Logs — VictoriaLogs + Vector
Web UI: https://logs.home.helix9.org/select/vmui/ (LAN + Authentik forward-auth)
Host: logs / logs.home.helix9.org
IP: 10.69.20.79
VLAN: 20 (SERVERS)
VMID: 279
Overview
Central log aggregation for every managed LXC. A single Rocky Linux 10 LXC runs
VictoriaLogs (single Go binary). Every other LXC runs Vector as a
systemd service that tails journald and pushes to VictoriaLogs over the
Elasticsearch bulk API.
[LXC: app-a]──┐
[LXC: app-b]──┼─► Vector (journald) ──HTTP──► logs:9428 (VictoriaLogs) ──► VMUI / Grafana
[LXC: app-c]──┘ │
└── /var/lib/victorialogs (30d retention)
VictoriaLogs is also scraped by Prometheus for self-metrics and provisioned as
a second datasource in Grafana via the victoriametrics-logs-datasource
plugin.
Why VictoriaLogs
- Single Go binary, ~35 MB RAM at our scale (no JVM, no Elasticsearch).
- Per-token + columnar index → sub-second full-text queries on millions of rows.
- ~10-20x lighter than Loki for our workload; 30d of logs fits in megabytes thanks to columnar compression.
- Native Prometheus
/metrics; pairs cleanly with the existing stack.

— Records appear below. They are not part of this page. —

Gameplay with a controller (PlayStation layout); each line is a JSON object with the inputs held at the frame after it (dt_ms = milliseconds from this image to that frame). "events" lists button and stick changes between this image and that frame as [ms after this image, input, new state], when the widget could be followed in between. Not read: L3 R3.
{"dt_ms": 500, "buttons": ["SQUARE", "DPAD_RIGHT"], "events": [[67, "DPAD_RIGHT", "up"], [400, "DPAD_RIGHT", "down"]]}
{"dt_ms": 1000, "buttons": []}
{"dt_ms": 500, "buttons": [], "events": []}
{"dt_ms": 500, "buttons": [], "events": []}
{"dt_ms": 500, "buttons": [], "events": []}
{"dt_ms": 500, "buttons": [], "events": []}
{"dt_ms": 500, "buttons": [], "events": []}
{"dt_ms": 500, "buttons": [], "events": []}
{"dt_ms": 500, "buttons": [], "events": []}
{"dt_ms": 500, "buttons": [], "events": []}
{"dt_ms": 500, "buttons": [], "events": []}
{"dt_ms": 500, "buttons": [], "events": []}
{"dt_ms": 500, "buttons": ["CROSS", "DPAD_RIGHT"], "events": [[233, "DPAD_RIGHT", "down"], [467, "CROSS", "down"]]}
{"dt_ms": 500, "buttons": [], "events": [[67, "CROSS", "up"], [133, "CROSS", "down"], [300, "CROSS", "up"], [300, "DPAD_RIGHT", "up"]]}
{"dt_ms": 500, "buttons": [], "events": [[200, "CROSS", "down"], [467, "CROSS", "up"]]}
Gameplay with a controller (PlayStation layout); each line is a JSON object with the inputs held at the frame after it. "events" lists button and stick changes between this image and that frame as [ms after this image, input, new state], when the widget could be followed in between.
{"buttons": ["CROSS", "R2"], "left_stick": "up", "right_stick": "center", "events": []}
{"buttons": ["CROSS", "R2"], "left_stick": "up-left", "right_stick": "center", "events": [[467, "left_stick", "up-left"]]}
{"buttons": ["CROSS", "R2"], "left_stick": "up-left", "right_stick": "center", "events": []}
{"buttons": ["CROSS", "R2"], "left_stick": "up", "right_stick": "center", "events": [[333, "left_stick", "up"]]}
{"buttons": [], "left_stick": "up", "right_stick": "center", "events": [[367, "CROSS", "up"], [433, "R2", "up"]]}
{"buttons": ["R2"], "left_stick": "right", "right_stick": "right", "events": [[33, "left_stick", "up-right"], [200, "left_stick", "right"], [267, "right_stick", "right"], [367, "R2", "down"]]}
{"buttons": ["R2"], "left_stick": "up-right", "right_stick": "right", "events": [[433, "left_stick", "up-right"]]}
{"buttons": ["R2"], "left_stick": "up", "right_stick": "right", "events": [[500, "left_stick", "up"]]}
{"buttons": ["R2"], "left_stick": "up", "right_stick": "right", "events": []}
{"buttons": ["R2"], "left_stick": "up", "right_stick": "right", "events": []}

Vector is the shipper because: small static binary, journald source built-in, runs on every LXC regardless of distro, and supports the VictoriaLogs ES API.
Infrastructure
LXC Container
| Setting | Value |
|---|---|
| Node | pve02 |
| VMID | 279 |
| IP | 10.69.20.79/24 |
| Gateway | 10.69.20.1 |
| CPU | 1 core |
| RAM | 1024 MB |
| Swap | 512 MB |
| Disk | 8 GB |
| Template | rockylinux-10-default |
| Unprivileged | yes |
Ansible
- Playbook:
playbooks/logs.yml - Roles:
roles/victorialogs/— server (binary + systemd unit)roles/log_shipper/— Vector on every LXC
- Host vars:
inventory/host_vars/logs/vars.yml - Runtime: native binaries via systemd (no containers)
- Data dir:
/var/lib/victorialogs
Published Ports
| Port | Service | Notes |
|---|---|---|
| 9428 | VictoriaLogs HTTP | Ingest API + VMUI + /metrics |
VictoriaLogs is also Vector's sink target on every LXC.
Ingest Path
Vector config (/etc/vector/vector.yaml, rendered from
roles/log_shipper/templates/vector.yaml.j2):
sources:
journal:
type: journald
current_boot_only: true
transforms:
enrich:
type: remap
inputs: [journal]
source: |
.host = "{{ inventory_hostname }}"
unit = to_string!(._SYSTEMD_UNIT || "unknown")
if match(unit, r'^[0-9a-f]{16,}\.(service|scope|mount)$') {
unit = "transient"
}
.service = unit
.vlan_group = "<group>" # servers / mgmt / dmz
sinks:
victorialogs:
type: elasticsearch
endpoints: ["http://10.69.20.79:9428/insert/elasticsearch/"]
api_version: v8
mode: bulk
healthcheck:
enabled: false # VL does not implement /_cluster/health
bulk:
index: vector-logs
query:
_msg_field: "message"
_time_field: "timestamp"
_stream_fields: "host,service,vlan_group"
Stream fields = how VictoriaLogs partitions data; chosen so each (host, service, vlan_group) triple is one stream — fast filtering, low cardinality.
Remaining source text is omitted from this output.